At the Monster Ball it shouldn’t matter if you are a Senator, a high schooler, or a nerdy research analyst like me. In the sanctuary of the Monster Ball, we Little Monsters need to understand the implicit covenant we make as witnesses to the high priestess of pop: to not judge, to be happy, to just.have.fun. Why does that seem so hard for us in DC? Oh what it must be like to see her live in New York, I thought as the raucousness waned and the concert goers searched for their seats repeatedly. In my utopia Gaga would hold small venue concerts strictly for tipsy twenty-somethings decked out in outrageous attire. I can dream.
DC Little Monsters: StarStruck and Awkward in the Presence of Fame
Petri unearths another fact about District residents: our view of celebrity is distorted, at least when compared to the celebrity of pop culture and Hollywood. She observes:
“We’ve spent the better part of our lives convincing ourselves that it’s really exciting when Glenn Beck, a middle-aged white man, shows up and gives a speech. “Here comes Glenn Beck!” we say. “Afterwards, we’ll go sit along the strip and watch for motorcades! Maybe we’ll catch a glimpse of Harry Reid!”
I admit my own sense of “celebrity” has been skewed; I conflate politicians and media heads with celebrities. I called my mom excitedly when I saw Greta Van Susteren canvassing the Capitol lawn during the health care debates. Greta who?, my mom asked. I texted my sister immediately when I stole a glimpse of James Carville heading into the Washington Hilton for a dinner honoring the White House Correspondents. I don’t know who that is, sry, she texted back.
Petri lends credence to the kinder of my two theories about why DC Gaga fans were not that impressive or passionate: We were simply “StarStruck” in Gaga’s presence. (The harsher theory is that we are, in fact, uptight and absolutely boring people.) DC’s Little Monsters were paralyzed by the awesomeness of Gaga’s commanding stage presence and fashion sense and her compete inability to say something that doesn’t sound like what she is exactly thinking.
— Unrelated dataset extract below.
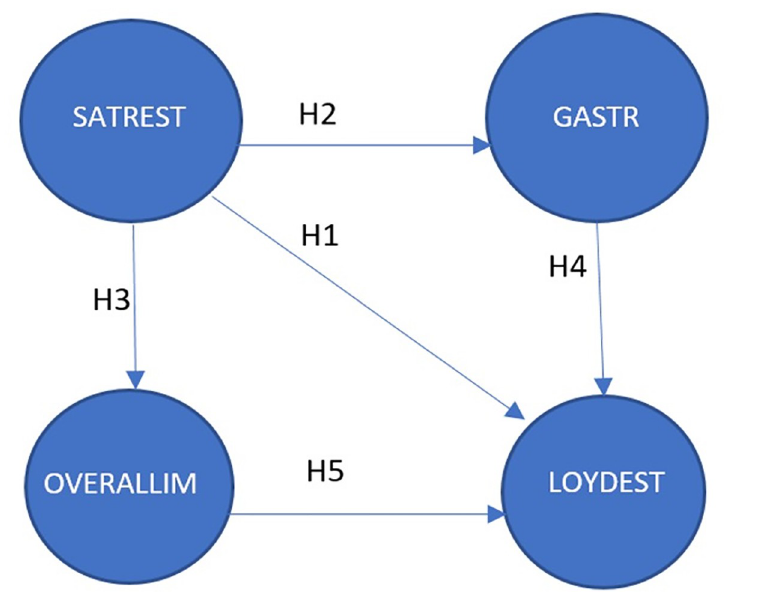
Fig 1. Proposed research design. Source:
Accustomed to flip flopping politicians and watered-down speeches that lack conviction, DC-ers were blown away by what they were seeing. Of course, this is from a group of professed Gaga acolytes who would appear to relish in the ostentaciousness of Gaga; but, again YouTube and MTV cannot prepare you for the live experience. It appeared to scare fans more than energize them with renewed self worth.
I’ll find my solace and renew my sense of faith in DC’s Gaga faithful in Gaga’s own renouncement of her celebrity: “I am an artist, not a celebrity.”
Next Tuesday I’ll continue my 2-venue mini-stint as a Gaga groupie when I travel to Philadelphia. I hope that Philly fans bring it and bring it hard. If not, perhaps a larger examination of the “Little Monster” fan culture is in order. Let’s hope not.